IBM Information Server 8.X (DataStage): Parallel Processing Methods

A data warehouse is a centralized integrated database containing data from heterogeneous source systems in an organization. The data is converted to eliminate inconsistencies, aggregated to summarize data, and loaded into the data warehouse. This database can be accessed by multiple users, ensuring that each group in an organization is accessing valuable, stable data.

For processing the large volumes of data from heterogeneous source systems effectively, the ETL (Extraction, Transformation and Load) software's implemented the parallel processing.

Parallel processing divided into pipeline parallelism and partition parallelism.

IBM Information Server or DataStage allows us to use both parallel processing methods.

Pipeline Parallelism:

DataStage pipelines data (where possible) from one stage to the next and nothing has to be done for this to happen. ETL (Extraction, Transformation and Load) Processes the data simultaneously in all the stages in a job are operating simultaneously. Downstream process would start as soon as the data is available in the upstream. Pipeline parallelism eliminates the need of intermediate storing to a disk.

Partition Parallelism:

The aim of most partitioning operations is to end up with a set of partitions that are as near equal size as possible, including an even load across processors. This partition is ideal for handling very large quantities of data by breaking the data into partitions. Each partition is being handled by a separate instance of the job stages.

Combining pipeline and partition parallelism:

Greater performance gain can be achieved by combining the pipeline and partition parallelism. The data is divided and partitioned data fill up the pipeline so that the downstream stage processes the partitioned data while the upstream is still running. DataStage allows us to use these parallel processing methods in the parallel jobs.

Repartition the partitioned data based on the business requirements can be done in DataStage and repartition data will not load to the disk.

Parallel processing environments:

The environment in which you run your DataStage jobs is defined by your system's architecture and hardware resources.

All parallel-processing environments can be categorized as

  • SMP (Symmetrical Multi Processing)
  • Clusters or MPP (Massive Parallel Processing)

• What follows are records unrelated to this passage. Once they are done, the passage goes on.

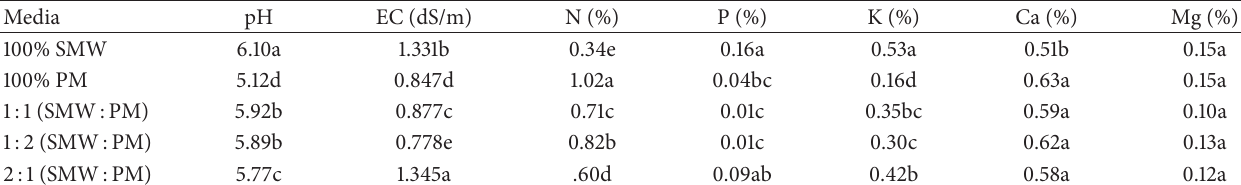
Table 1: Chemical composition of study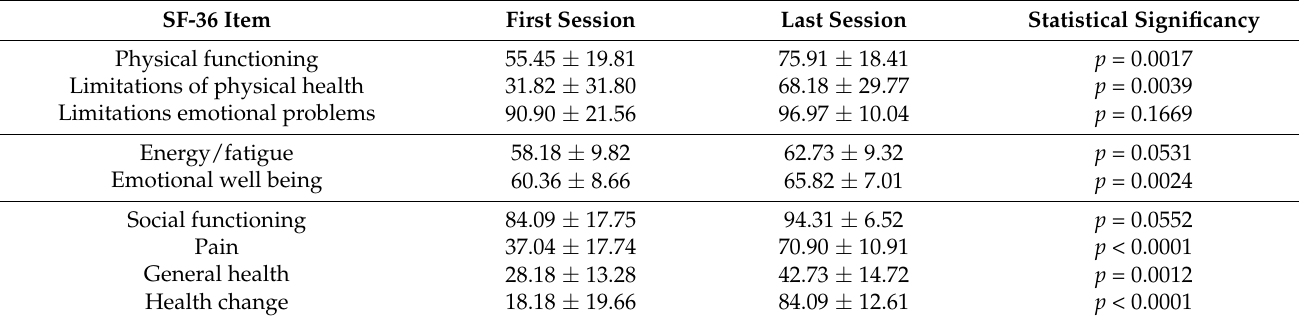
Table 6. KiOil group SF-36 questionnaire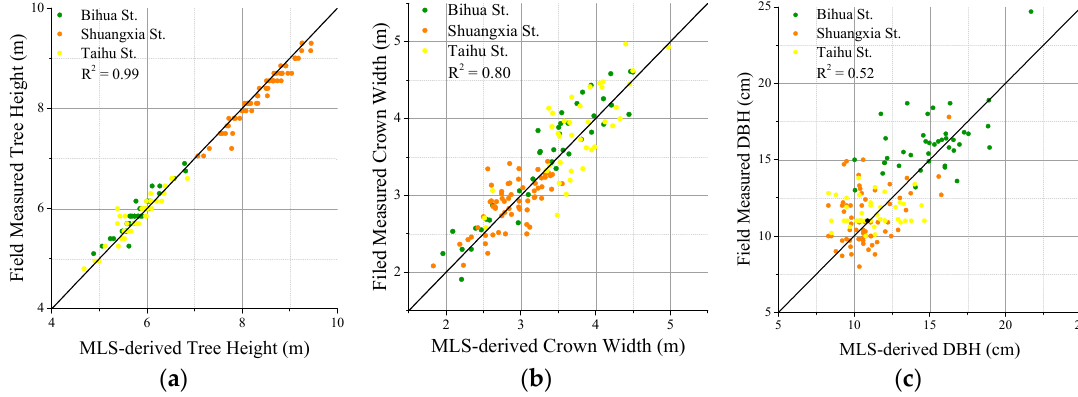
Figure 13. Comparison between MLS-derived morphological parameters and field measured morphological parameters. ( a ) Tree height; ( b ) Crown width; ( c ) DBH.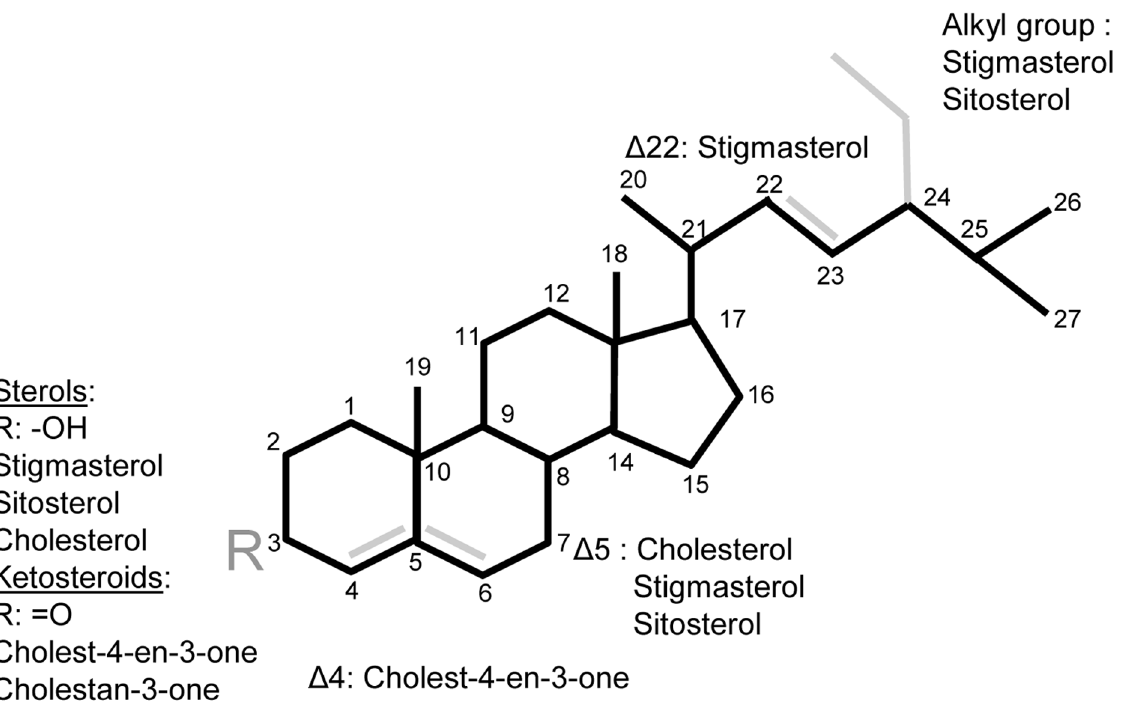
Figure 1. Structure of sterols and ketosteroids used in this study.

SMP (symmetric multiprocessing), shared memory:

  • Some hardware resources may be shared among processors.
  • Processors communicate via shared memory and have a single operating system.
  • All CPU's share system resources

MPP (massively parallel processing), shared-nothing:

  • An MPP as a bunch of connected SMP's.
  • Each processor has exclusive access to hardware resources.
  • MPP systems are physically housed in the same box.

Cluster Systems:

  • UNIX systems connected via networks
  • Cluster systems can be physically dispersed.

By understanding these concepts on various processing methods and environments enabled me to understand the overall parallel jobs architecture in DataStage.